From Gameplay to Symbolic Reasoning: Learning SAT Solver Heuristics in the Style of Alpha(Go) Zero
This work addresses the problem of integrating deep learning into symbolic reasoning for AI researchers, offering a novel approach but is incremental as it builds on existing game-based and reinforcement learning methods.
The paper tackles the challenge of applying deep learning to symbolic reasoning by framing it as a game and using deep reinforcement learning inspired by Alpha(Go) Zero, specifically on the Boolean Satisfiability (SAT) problem, demonstrating feasibility with advantages in modularity, efficiency, and correctness guarantees.

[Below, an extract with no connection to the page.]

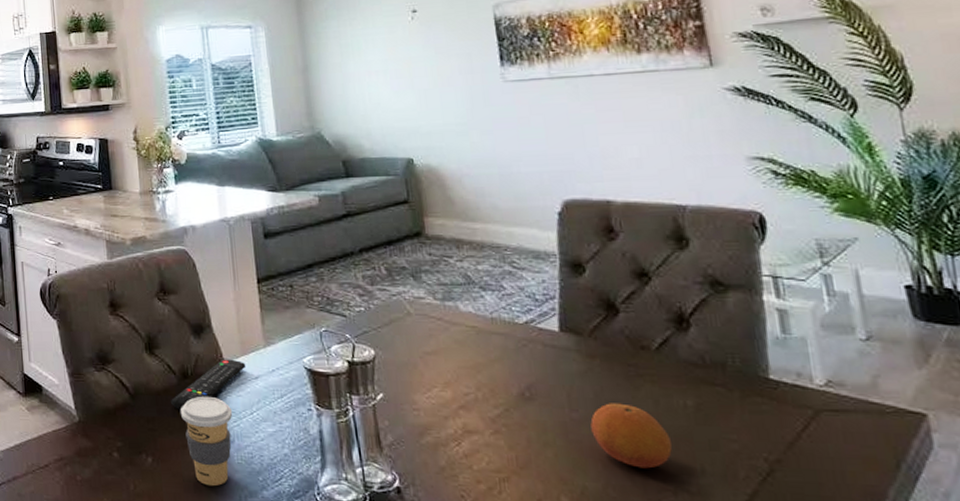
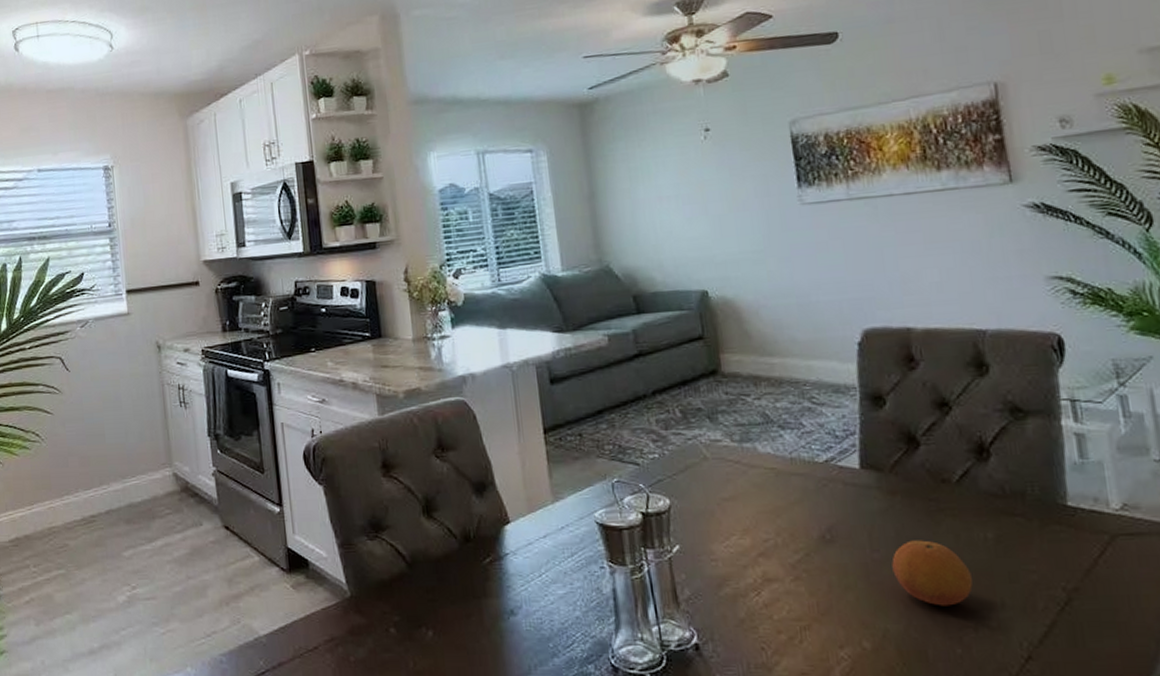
remote control: present [171,359,246,410] -> none [452,518,534,577]
coffee cup: present [180,396,233,487] -> none [462,559,520,658]

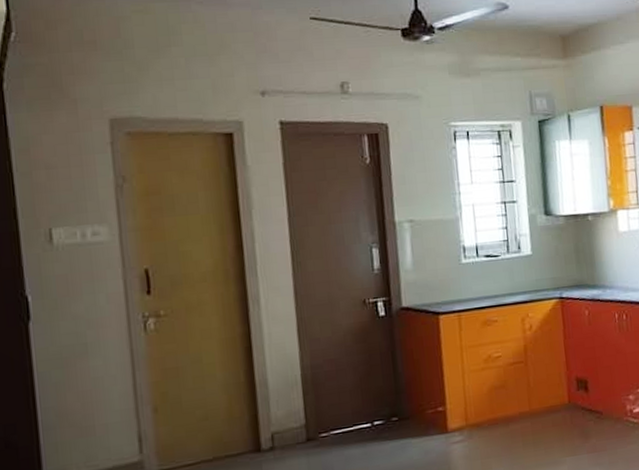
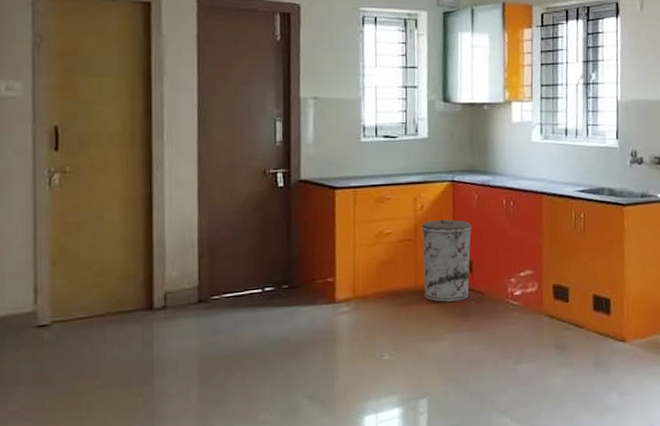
trash can: none [531,338,586,425] -> present [421,219,472,302]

Despite the recent successes of deep neural networks in various fields such as image and speech recognition, natural language processing, and reinforcement learning, we still face big challenges in bringing the power of numeric optimization to symbolic reasoning. Researchers have proposed different avenues such as neural machine translation for proof synthesis, vectorization of symbols and expressions for representing symbolic patterns, and coupling of neural back-ends for dimensionality reduction with symbolic front-ends for decision making. However, these initial explorations are still only point solutions, and bear other shortcomings such as lack of correctness guarantees. In this paper, we present our approach of casting symbolic reasoning as games, and directly harnessing the power of deep reinforcement learning in the style of Alpha(Go) Zero on symbolic problems. Using the Boolean Satisfiability (SAT) problem as showcase, we demonstrate the feasibility of our method, and the advantages of modularity, efficiency, and correctness guarantees.